The chapter began with the problem of overfitting, a universal phenomenon by which models with more parameters fit a sample better, even when the additional parameters are meaningless. Two common tools were introduced to address overfitting: regularizing priors and estimates of out-of-sample accuracy (WAIC and PSIS). Regularizing priors reduce overfitting during estimation, and WAIC and PSIS help estimate the degree of overfitting. Practical functions compare in the rethinking package were introduced to help analyze collections of models fit to the same data. If you are after causal estimates, then these tools will mislead you. So models must be designed through some other method, not selected on the basis of out-of-sample predictive accuracy. But any causal estimate will still overfit the sample. So you always have to worry about overfitting, measuring it with WAIC/PSIS and reducing it with regularization.
Place each answer inside the code chunk (grey box). The code chunks should contain a text response or a code that completes/answers the question or activity requested. Make sure to include plots if the question requests them. Problems are labeled Easy (E), Medium (M), and Hard(H).
Finally, upon completion, name your final output .html file as: YourName_ANLY505-Year-Semester.html and publish the assignment to your R Pubs account and submit the link to Canvas. Each question is worth 5 points.
7E1. State the three motivating criteria that define information entropy. Try to express each in your own words.
# 1. Continuity. If the probability changes a little bit, then the entropy will also changes a little bit.
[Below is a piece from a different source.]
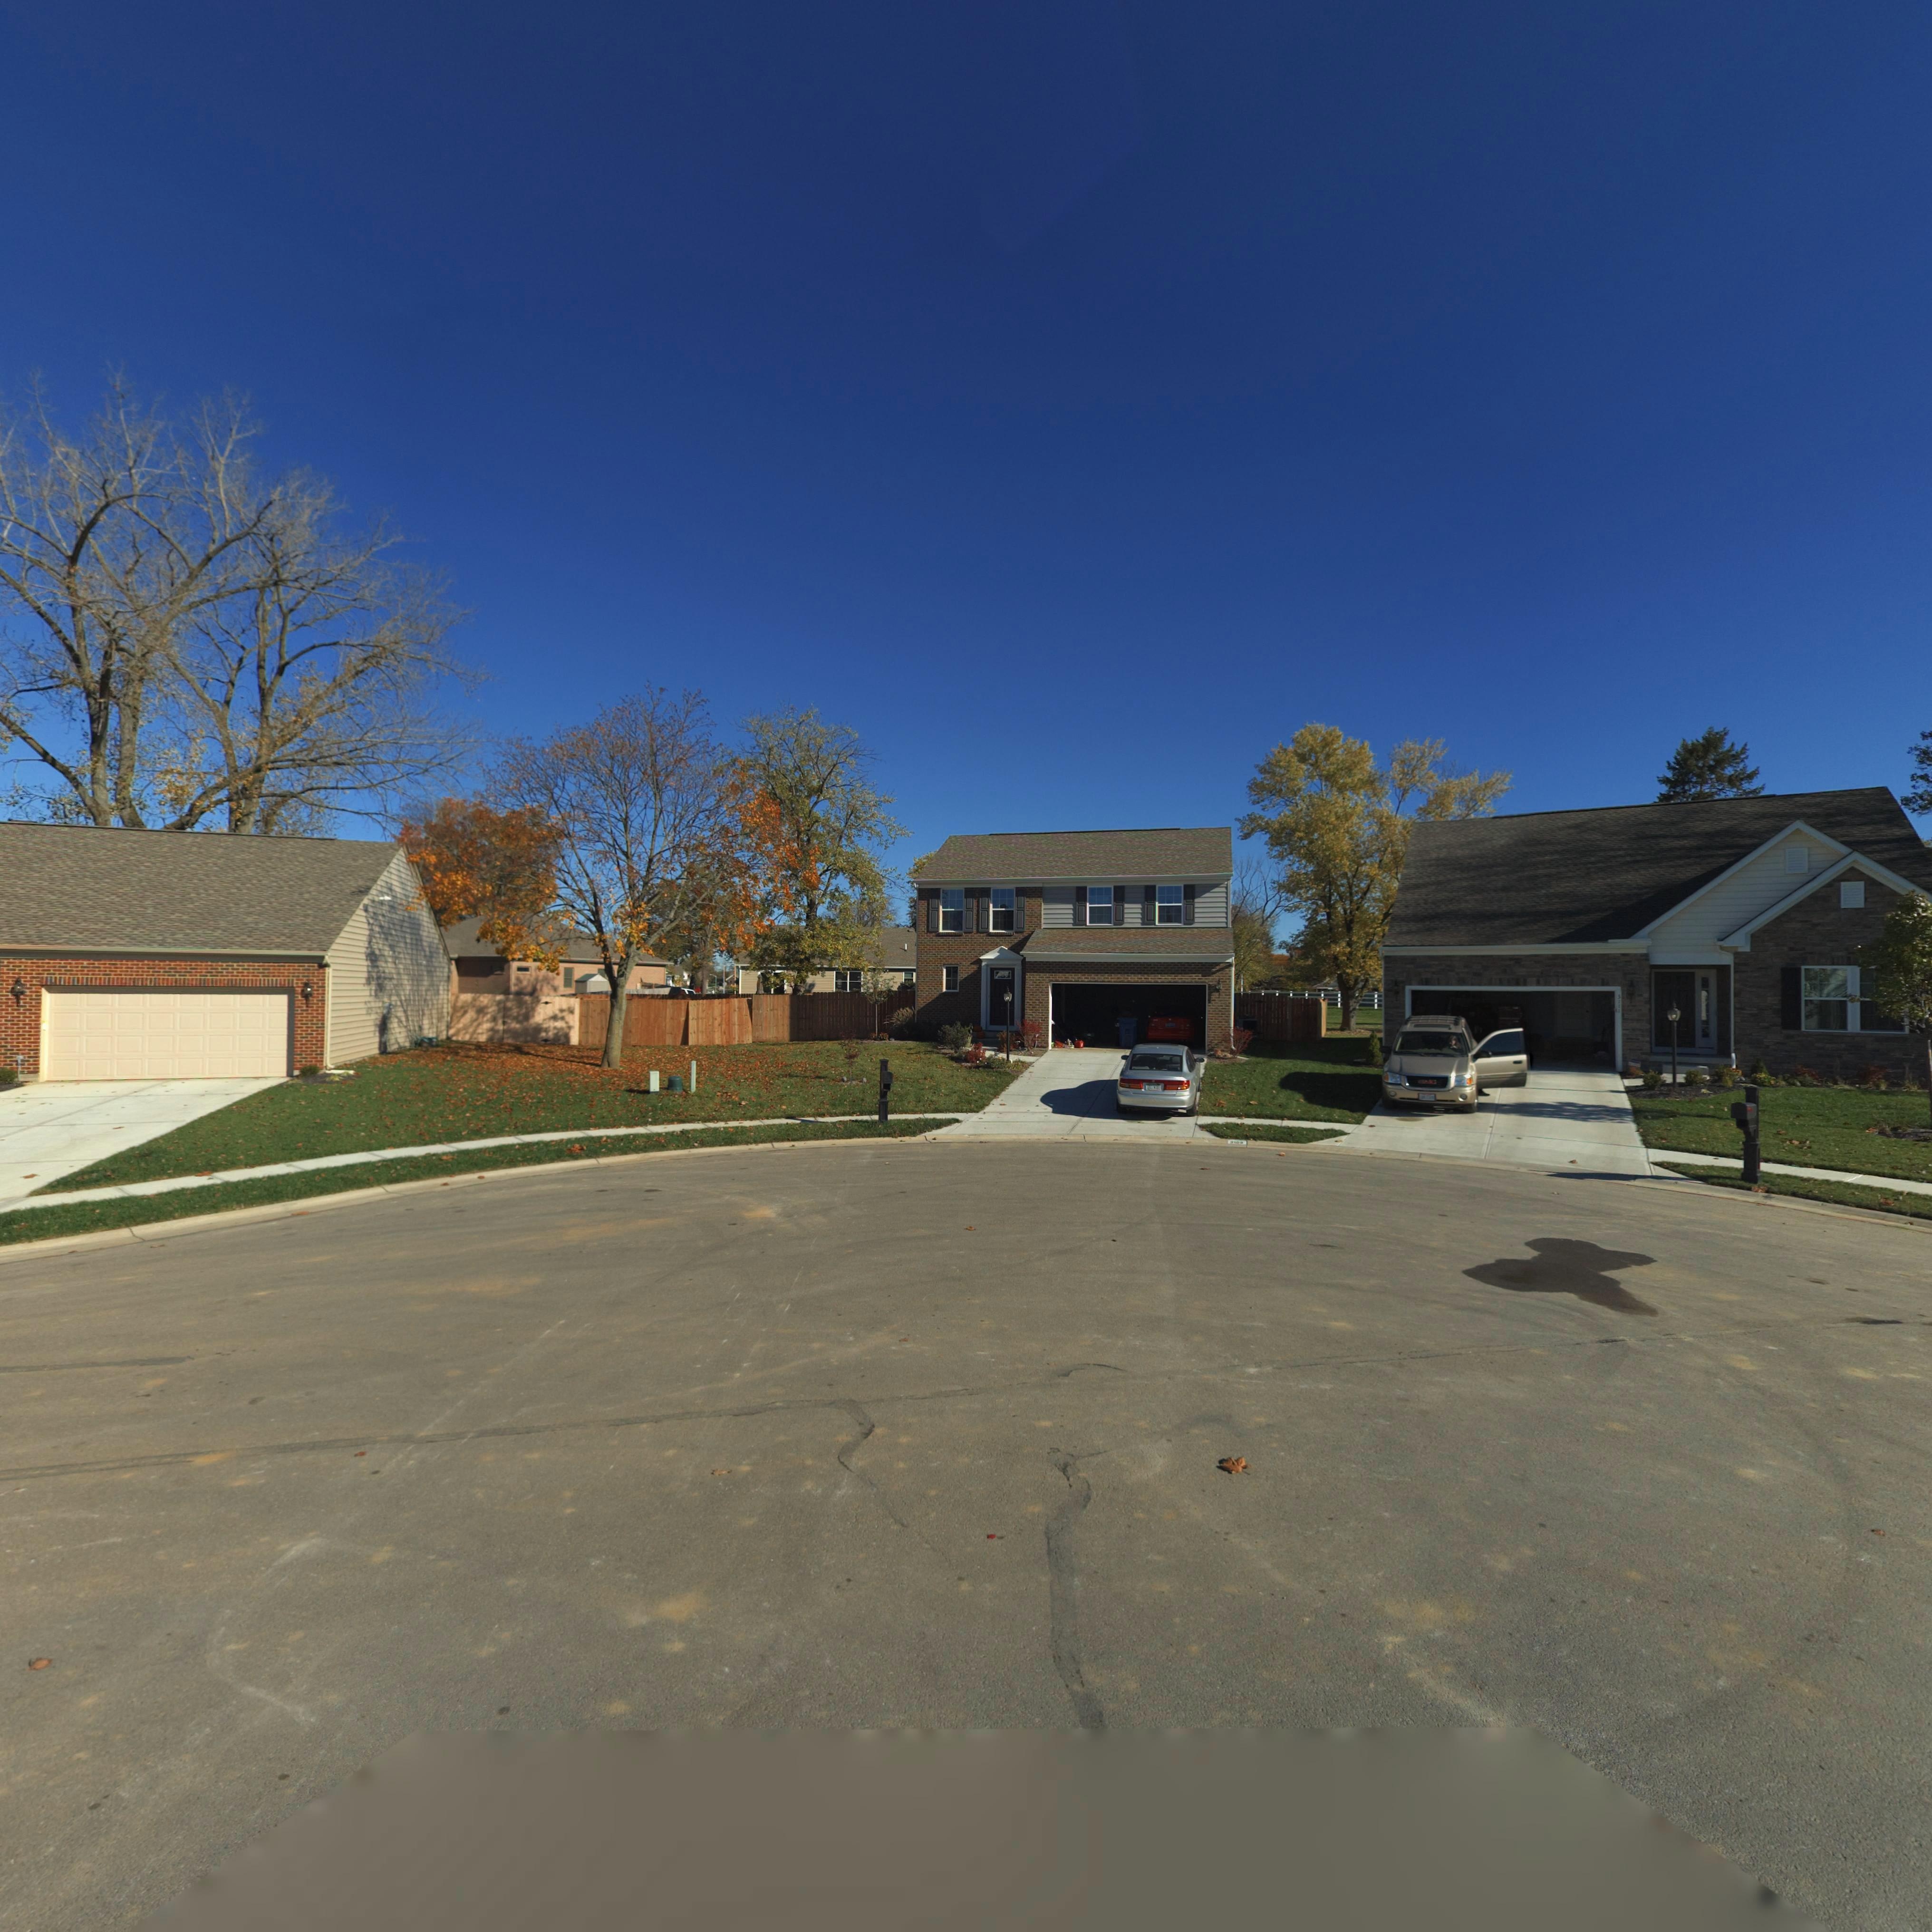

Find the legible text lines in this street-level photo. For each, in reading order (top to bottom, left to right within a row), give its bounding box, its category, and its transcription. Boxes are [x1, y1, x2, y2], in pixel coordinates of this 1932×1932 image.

# 2. Scalability. Entropy increases as number of possible events increase.
# 3. Additivity. The total uncertainty will be the sum of divided uncertainty from all independent events.
7E2. Suppose a coin is weighted such that, when it is tossed and lands on a table, it comes up heads 70% of the time. What is the entropy of this coin?
# based on the entropy formula
# -(0.7 * log(0.7) + 0.3 *log(0.3)) = 0.6108643
7E3. Suppose a four-sided die is loaded such that, when tossed onto a table, it shows “1” 20%, “2” 25%, “3” 25%, and “4” 30% of the time. What is the entropy of this die?
# based on the entropy formula
# -(0.2 * log(0.2) + 0.25 *log(0.25) + 0.25 * log(0.25) + 0.3 * log(0.3)) = 1.376227
7E4. Suppose another four-sided die is loaded such that it never shows “4”. The other three sides show equally often. What is the entropy of this die?
# based on the entropy formula
# -(1/3 * log(1/3) + 1/3 * log(1/3) + 1/3 * log(1/3)) = 1.098612
7M1. Write down and compare the definitions of AIC and WAIC. Which of these criteria is most general? Which assumptions are required to transform the more general criterion into a less general one?
# AIC is Akaike information criterion and the formula is D_train + 2p which is in-sample training deviance plus number of parameters in the model. The assumptions are
# 1. The priors are flat or overwhelmed by the likelihood.
# 2. The posterior distribution is approximately multivariate Gaussian.
# 3. The sample size N is much greater than the number of parameters k.
# WAIC is Widely Applicable Information Criterion and the formula is −2(lppd − ∑_i var_θ*log p(yi|θ)) where lppd is log-pointwise-predictive-density, θ is posterior distribution and y is observation. The assumption is the sample size N is much greater than the number of parameters k.
# WAIC is more general for less assumption. To transform from WAIC to AIC, we need to assume that posterior distribution is approximately multivariate Gaussian and priors are flat or overwhelmed by the likelihood.
7M2. Explain the difference between model selection and model comparison. What information is lost under model selection?
# In model selection, we use information criteria to find out the best model. We pick the one with best performance on the information criteria and then done. In this case, there are so many hidden things are neglected like relationship between variables and so on. But in model comparison, we compare the current model with a new model which is generally a slightly differences from the current model (like add one more variable) and use information criteria as a metric to help us better understand the two models.
7M3. When comparing models with an information criterion, why must all models be fit to exactly the same observations? What would happen to the information criterion values, if the models were fit to different numbers of observations? Perform some experiments, if you are not sure.
# Since Information criteria is based on the deviance from all observations in summation rather than average, more observations get higher deviance. To be fair, the number of observations should be the same.
7M4. What happens to the effective number of parameters, as measured by PSIS or WAIC, as a prior becomes more concentrated? Why? Perform some experiments, if you are not sure.
# As a prior becomes more concentrated, the effective number of parameters or the penalty term will decrease.
# For WAIC, if the prior is more concentrated, that means smaller variance in the log-likelihoods
# for each observation in the training data and then smaller pWAIC.
7M5. Provide an informal explanation of why informative priors reduce overfitting.
# Informative prior avoid model to solely learn from the given data.
7M6. Provide an informal explanation of why overly informative priors result in underfitting.
# Overly informative prior can cause the model leverage too much on the prior compared to the likelihood from the given data and provide inaccurate posterior distribution.